He said it has “always been my ambition to build my own house”. Mr Wrighton put the planning permission application in straight away and said the Portsmouth City Council case officer said it would be approved, with a deadline in December 2025. His architect James Potter, of James Potter Associates, chased the council in the days before the December deadline as they had been waiting to start work due to the “unbelievably slow” council. But the deadline passed with no communication from the council, according to Mr Wrighton and Mr Potter.

Mr Wrighton said: "I then got on with it and have been chasing and chasing ever since." He had to start the works in order to transfer his mortgage. Currently the house is watertight and has a solid roof but Mr Wrighton wants to start on the inside work so it can be completed by the end of the summer.

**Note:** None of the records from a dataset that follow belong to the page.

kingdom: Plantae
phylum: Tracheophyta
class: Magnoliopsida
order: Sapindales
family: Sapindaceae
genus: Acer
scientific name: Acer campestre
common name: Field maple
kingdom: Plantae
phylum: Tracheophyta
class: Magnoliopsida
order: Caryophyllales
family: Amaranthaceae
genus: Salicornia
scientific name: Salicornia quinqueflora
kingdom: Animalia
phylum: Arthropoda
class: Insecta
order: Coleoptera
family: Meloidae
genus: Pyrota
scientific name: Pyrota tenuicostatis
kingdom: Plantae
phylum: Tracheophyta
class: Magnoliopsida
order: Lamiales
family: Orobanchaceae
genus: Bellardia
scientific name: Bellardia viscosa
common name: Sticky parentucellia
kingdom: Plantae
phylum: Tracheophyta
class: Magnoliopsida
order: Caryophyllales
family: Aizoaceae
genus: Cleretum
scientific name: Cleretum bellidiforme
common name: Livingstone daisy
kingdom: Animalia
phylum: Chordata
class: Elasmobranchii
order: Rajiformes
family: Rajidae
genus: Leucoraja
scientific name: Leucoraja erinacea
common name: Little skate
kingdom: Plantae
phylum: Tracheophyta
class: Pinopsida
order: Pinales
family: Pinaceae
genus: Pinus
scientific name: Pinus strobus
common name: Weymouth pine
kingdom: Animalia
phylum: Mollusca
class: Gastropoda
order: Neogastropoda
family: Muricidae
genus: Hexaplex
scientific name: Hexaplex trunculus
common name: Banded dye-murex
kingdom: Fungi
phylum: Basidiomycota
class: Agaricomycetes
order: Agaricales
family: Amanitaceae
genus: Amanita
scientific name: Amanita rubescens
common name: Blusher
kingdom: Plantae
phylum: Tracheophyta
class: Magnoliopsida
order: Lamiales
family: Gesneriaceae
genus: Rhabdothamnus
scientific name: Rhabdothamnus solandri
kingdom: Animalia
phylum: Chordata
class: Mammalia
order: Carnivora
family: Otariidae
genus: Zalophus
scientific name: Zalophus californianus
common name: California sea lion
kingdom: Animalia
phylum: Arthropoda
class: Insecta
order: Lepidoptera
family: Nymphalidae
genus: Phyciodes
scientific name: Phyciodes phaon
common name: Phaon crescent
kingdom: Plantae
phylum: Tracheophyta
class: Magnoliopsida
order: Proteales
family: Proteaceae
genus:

He said: “I feel like I have been done over by them asking for the £61,000. I was just shell-shocked when I saw it come through. You can just never trust anyone. My solicitor has called and messaged the council again and again and not got a formal reply. It is absolutely unbelievable to ignore the solicitor. James [Potter] has spoken to some councillors but we don't think we are really going anywhere. His emails saying 'you are ignoring me' have been ignored. He is obviously doing everything that he can.”

Mr Wrighton admitted that he understood the risks and the consequences of beginning work before the planning permission had officially gone through. However, he said: "This is our family home. My family are begging to move into their family home."

Mr Potter said: "The council are ghosting him, it is diabolical." Mr Potter added: "Graham’s application was expected to receive permission in December 2025, yet despite the Council’s case officer confirming the drawings are approvable, months have passed without any meaningful update to either ourselves or his planning solicitor. Delays of this nature are unacceptable, costly, and create huge worry for applicants. The rules surrounding CIL exemptions are equally frustrating. Requiring applicants to formally notify the Council of a start date or risk losing their exemption places excessive weight on procedural technicalities that many ordinary homeowners simply do not understand. In reality, the key issue should be when the development is completed so the three-year timeframe can be managed, not whether a form was submitted at the correct moment. Tens of thousands of pounds is how the council rewards such mistakes to applicants, and in Graham’s instance it was £61,000."

Portsmouth Council has been contacted for comment.